Situation 6.1 A 13.5-kg box slides over a rough patch 1.75 m long on a horizontal floor. Just before entering the rough patch, the speed of the box was 2.25 m/s, and just after leaving it, the speed of the box was 1.20 m/s. In Situation 6.1, the magnitude of the average force that friction on the rough patch exerts on the box is closest to:
A) 19.5 N
B) 14.0 N
C) 13.7 N
D) 5.55 N
E) It is impossible to know since we are not given the coefficient of kinetic friction

Answer 1

B) 14.0 N    

The way to solve this problem is to determine the kinetic energy the box had before and after the rough patch of floor.
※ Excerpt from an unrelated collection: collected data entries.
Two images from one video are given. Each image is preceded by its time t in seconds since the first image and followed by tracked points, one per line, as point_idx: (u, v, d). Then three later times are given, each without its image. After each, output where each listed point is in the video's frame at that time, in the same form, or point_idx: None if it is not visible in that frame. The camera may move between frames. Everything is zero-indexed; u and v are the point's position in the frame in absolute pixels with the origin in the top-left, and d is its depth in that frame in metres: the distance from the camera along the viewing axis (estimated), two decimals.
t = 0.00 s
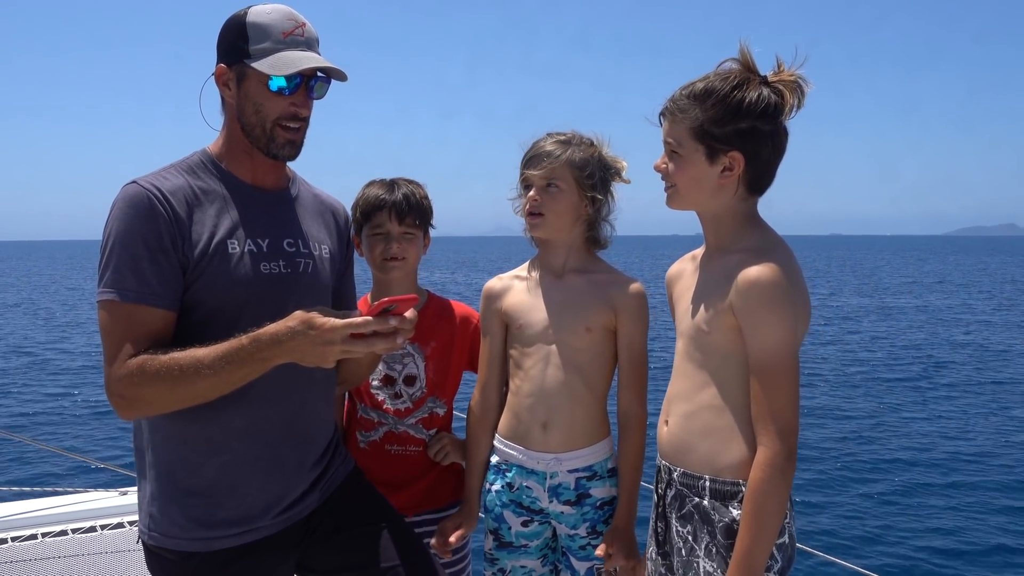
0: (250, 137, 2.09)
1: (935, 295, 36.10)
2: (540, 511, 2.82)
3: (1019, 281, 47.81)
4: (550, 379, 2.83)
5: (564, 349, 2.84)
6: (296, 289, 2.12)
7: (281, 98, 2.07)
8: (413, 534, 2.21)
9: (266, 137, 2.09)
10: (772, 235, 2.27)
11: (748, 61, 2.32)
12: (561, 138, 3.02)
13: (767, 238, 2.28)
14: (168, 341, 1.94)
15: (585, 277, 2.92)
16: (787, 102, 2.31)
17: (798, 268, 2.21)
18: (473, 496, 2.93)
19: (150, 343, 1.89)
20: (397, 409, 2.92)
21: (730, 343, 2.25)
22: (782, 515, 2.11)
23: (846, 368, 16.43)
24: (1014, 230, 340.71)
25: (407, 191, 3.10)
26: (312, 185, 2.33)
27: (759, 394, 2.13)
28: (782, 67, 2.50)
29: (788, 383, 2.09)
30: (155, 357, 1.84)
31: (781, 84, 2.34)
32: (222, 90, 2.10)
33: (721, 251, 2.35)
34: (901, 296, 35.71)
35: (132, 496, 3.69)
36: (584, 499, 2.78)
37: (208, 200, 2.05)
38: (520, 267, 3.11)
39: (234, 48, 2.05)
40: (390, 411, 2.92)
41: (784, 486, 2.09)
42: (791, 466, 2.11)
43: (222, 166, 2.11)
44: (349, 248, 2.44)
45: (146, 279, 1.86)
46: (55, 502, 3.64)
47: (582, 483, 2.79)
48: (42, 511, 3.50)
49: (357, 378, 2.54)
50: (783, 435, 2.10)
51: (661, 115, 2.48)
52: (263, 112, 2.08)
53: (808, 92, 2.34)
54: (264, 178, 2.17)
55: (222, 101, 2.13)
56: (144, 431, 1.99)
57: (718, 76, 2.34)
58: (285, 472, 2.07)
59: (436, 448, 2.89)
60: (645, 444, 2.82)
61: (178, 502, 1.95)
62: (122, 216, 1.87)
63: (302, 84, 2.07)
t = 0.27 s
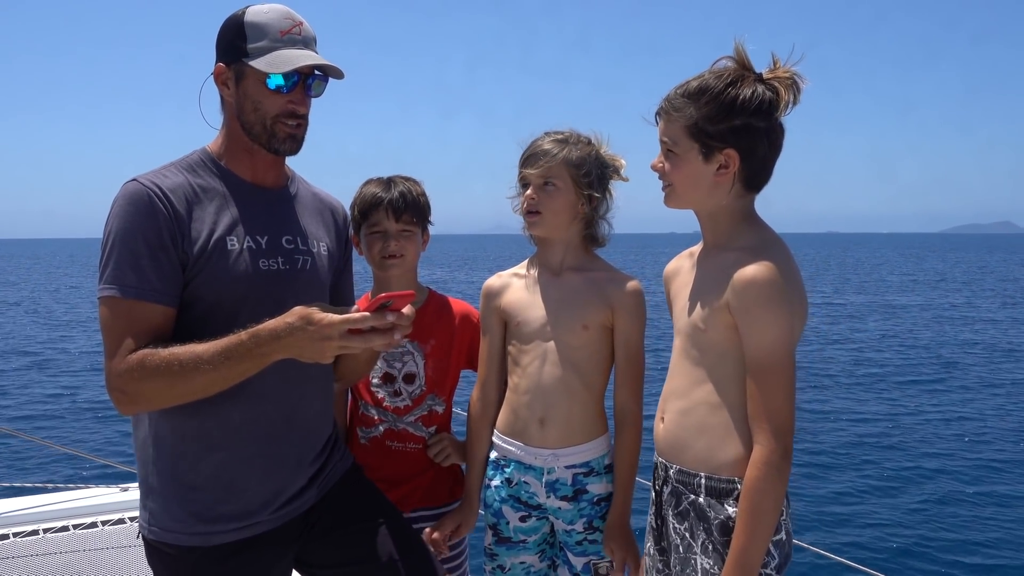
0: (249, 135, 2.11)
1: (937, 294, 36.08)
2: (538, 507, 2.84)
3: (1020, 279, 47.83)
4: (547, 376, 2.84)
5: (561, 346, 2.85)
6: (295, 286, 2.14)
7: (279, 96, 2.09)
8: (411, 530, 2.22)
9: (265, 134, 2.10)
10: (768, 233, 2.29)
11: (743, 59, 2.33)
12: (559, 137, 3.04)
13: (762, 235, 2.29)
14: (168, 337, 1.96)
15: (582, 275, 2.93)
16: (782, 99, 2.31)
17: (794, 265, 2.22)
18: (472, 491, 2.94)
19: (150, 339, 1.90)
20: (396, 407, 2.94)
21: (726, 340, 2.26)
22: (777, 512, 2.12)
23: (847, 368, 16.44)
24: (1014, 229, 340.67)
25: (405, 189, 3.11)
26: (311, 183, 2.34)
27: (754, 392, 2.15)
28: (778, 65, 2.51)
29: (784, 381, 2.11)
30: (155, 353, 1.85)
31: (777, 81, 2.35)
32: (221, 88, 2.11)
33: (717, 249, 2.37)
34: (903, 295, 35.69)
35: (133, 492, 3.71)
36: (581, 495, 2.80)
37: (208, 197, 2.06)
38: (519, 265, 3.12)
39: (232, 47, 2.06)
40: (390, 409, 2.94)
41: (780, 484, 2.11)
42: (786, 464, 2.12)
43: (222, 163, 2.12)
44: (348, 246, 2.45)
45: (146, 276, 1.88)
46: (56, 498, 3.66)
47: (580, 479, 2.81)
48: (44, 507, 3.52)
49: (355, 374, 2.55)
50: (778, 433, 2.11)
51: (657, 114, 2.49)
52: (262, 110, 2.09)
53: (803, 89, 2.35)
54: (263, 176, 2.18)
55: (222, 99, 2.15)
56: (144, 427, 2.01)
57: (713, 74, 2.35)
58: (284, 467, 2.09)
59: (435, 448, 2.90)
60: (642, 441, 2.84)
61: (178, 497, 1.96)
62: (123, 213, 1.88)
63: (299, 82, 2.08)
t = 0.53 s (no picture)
0: (250, 137, 2.12)
1: (937, 295, 36.09)
2: (540, 504, 2.85)
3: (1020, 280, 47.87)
4: (547, 376, 2.86)
5: (561, 346, 2.87)
6: (296, 286, 2.16)
7: (280, 97, 2.10)
8: (409, 527, 2.24)
9: (266, 135, 2.12)
10: (764, 234, 2.30)
11: (734, 60, 2.36)
12: (558, 137, 3.05)
13: (759, 236, 2.31)
14: (169, 335, 1.98)
15: (582, 274, 2.95)
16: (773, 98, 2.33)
17: (790, 266, 2.24)
18: (478, 495, 2.97)
19: (152, 338, 1.92)
20: (394, 405, 2.96)
21: (722, 341, 2.28)
22: (772, 511, 2.14)
23: (846, 368, 16.46)
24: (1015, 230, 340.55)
25: (405, 189, 3.13)
26: (311, 184, 2.36)
27: (750, 392, 2.16)
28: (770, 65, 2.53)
29: (779, 381, 2.13)
30: (157, 351, 1.87)
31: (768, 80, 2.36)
32: (223, 90, 2.13)
33: (714, 250, 2.38)
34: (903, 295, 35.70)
35: (133, 490, 3.74)
36: (583, 492, 2.81)
37: (210, 197, 2.07)
38: (518, 265, 3.14)
39: (233, 49, 2.08)
40: (389, 407, 2.96)
41: (774, 484, 2.12)
42: (781, 464, 2.14)
43: (223, 164, 2.14)
44: (348, 246, 2.47)
45: (148, 275, 1.90)
46: (56, 496, 3.68)
47: (581, 476, 2.82)
48: (44, 505, 3.54)
49: (355, 373, 2.57)
50: (773, 433, 2.13)
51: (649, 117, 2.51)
52: (263, 112, 2.11)
53: (794, 88, 2.37)
54: (264, 177, 2.20)
55: (223, 101, 2.17)
56: (146, 424, 2.03)
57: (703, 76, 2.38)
58: (283, 465, 2.10)
59: (432, 446, 2.92)
60: (642, 440, 2.85)
61: (178, 493, 1.98)
62: (126, 213, 1.90)
63: (301, 84, 2.10)
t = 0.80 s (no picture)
0: (254, 139, 2.15)
1: (938, 296, 36.07)
2: (551, 504, 2.88)
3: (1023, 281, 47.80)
4: (557, 378, 2.88)
5: (567, 348, 2.89)
6: (297, 287, 2.18)
7: (283, 100, 2.13)
8: (409, 526, 2.26)
9: (269, 138, 2.14)
10: (763, 236, 2.32)
11: (722, 62, 2.38)
12: (560, 140, 3.07)
13: (758, 239, 2.32)
14: (173, 335, 2.00)
15: (587, 276, 2.96)
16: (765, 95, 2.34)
17: (789, 267, 2.25)
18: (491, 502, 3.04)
19: (157, 337, 1.95)
20: (395, 405, 2.97)
21: (721, 343, 2.29)
22: (771, 512, 2.15)
23: (846, 369, 16.45)
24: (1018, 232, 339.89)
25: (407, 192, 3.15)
26: (313, 186, 2.38)
27: (749, 394, 2.18)
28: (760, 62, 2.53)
29: (778, 383, 2.14)
30: (162, 351, 1.89)
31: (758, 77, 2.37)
32: (226, 94, 2.16)
33: (714, 252, 2.40)
34: (905, 296, 35.67)
35: (134, 489, 3.76)
36: (594, 492, 2.84)
37: (214, 199, 2.10)
38: (523, 268, 3.17)
39: (236, 53, 2.11)
40: (390, 407, 2.97)
41: (773, 485, 2.14)
42: (779, 466, 2.15)
43: (227, 166, 2.16)
44: (349, 247, 2.49)
45: (153, 275, 1.92)
46: (57, 494, 3.70)
47: (593, 476, 2.85)
48: (45, 503, 3.56)
49: (357, 373, 2.59)
50: (772, 435, 2.14)
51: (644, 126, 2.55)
52: (266, 114, 2.13)
53: (783, 83, 2.37)
54: (267, 178, 2.22)
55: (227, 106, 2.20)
56: (150, 422, 2.05)
57: (692, 79, 2.41)
58: (285, 463, 2.12)
59: (433, 446, 2.93)
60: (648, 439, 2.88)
61: (181, 491, 2.00)
62: (130, 214, 1.92)
63: (304, 86, 2.12)
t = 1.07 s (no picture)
0: (261, 150, 2.17)
1: (946, 300, 35.91)
2: (565, 510, 2.90)
3: None
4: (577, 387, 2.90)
5: (585, 359, 2.91)
6: (303, 295, 2.19)
7: (290, 113, 2.15)
8: (413, 532, 2.27)
9: (276, 149, 2.16)
10: (763, 245, 2.33)
11: (719, 73, 2.39)
12: (574, 150, 3.08)
13: (758, 248, 2.33)
14: (180, 343, 2.02)
15: (604, 287, 2.97)
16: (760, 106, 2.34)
17: (789, 277, 2.26)
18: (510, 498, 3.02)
19: (165, 346, 1.97)
20: (401, 413, 2.99)
21: (722, 352, 2.30)
22: (771, 521, 2.16)
23: (853, 374, 16.39)
24: None
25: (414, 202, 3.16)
26: (319, 196, 2.40)
27: (749, 403, 2.19)
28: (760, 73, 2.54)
29: (778, 392, 2.15)
30: (170, 359, 1.91)
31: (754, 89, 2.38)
32: (233, 106, 2.19)
33: (714, 262, 2.41)
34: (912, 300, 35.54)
35: (141, 495, 3.78)
36: (609, 498, 2.87)
37: (221, 209, 2.12)
38: (541, 276, 3.19)
39: (243, 66, 2.14)
40: (396, 415, 2.99)
41: (773, 493, 2.15)
42: (780, 475, 2.16)
43: (234, 177, 2.19)
44: (355, 257, 2.51)
45: (160, 285, 1.94)
46: (65, 501, 3.72)
47: (608, 482, 2.87)
48: (53, 509, 3.59)
49: (361, 380, 2.61)
50: (771, 444, 2.15)
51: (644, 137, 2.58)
52: (273, 126, 2.16)
53: (781, 93, 2.38)
54: (274, 189, 2.24)
55: (235, 117, 2.22)
56: (158, 430, 2.07)
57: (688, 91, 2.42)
58: (292, 470, 2.14)
59: (439, 453, 2.95)
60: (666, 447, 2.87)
61: (189, 498, 2.02)
62: (139, 224, 1.94)
63: (309, 98, 2.14)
The equation for kinetic energy is: 

 E = 0.5 M V^2 

 where 

 E = Energy 

 M = Mass 

 V = velocity   

 Substituting the known values, let's calculate the before and after energy. 

 Before: 

 E = 0.5 M V^2 

 E = 0.5 13.5kg (2.25 m/s)^2 

 E = 6.75 kg 5.0625 m^2/s^2 

 E = 34.17188 kg*m^2/s^2 = 34.17188 joules   

 After: 

 E = 0.5 M V^2 

 E = 0.5 13.5kg (1.2 m/s)^2 

 E = 6.75 kg 1.44 m^2/s^2 

 E = 9.72 kg*m^2/s^2 = 9.72 Joules   

 So the box lost 34.17188 J - 9.72 J = 24.451875 J of energy over a distance of 1.75 meters. Let's calculate the loss per meter by dividing the loss by the distance.   

 24.451875 J / 1.75 m = 13.9725 J/m = 13.9725 N   

 Rounding to 1 decimal place gives 14.0 N which matches option "B".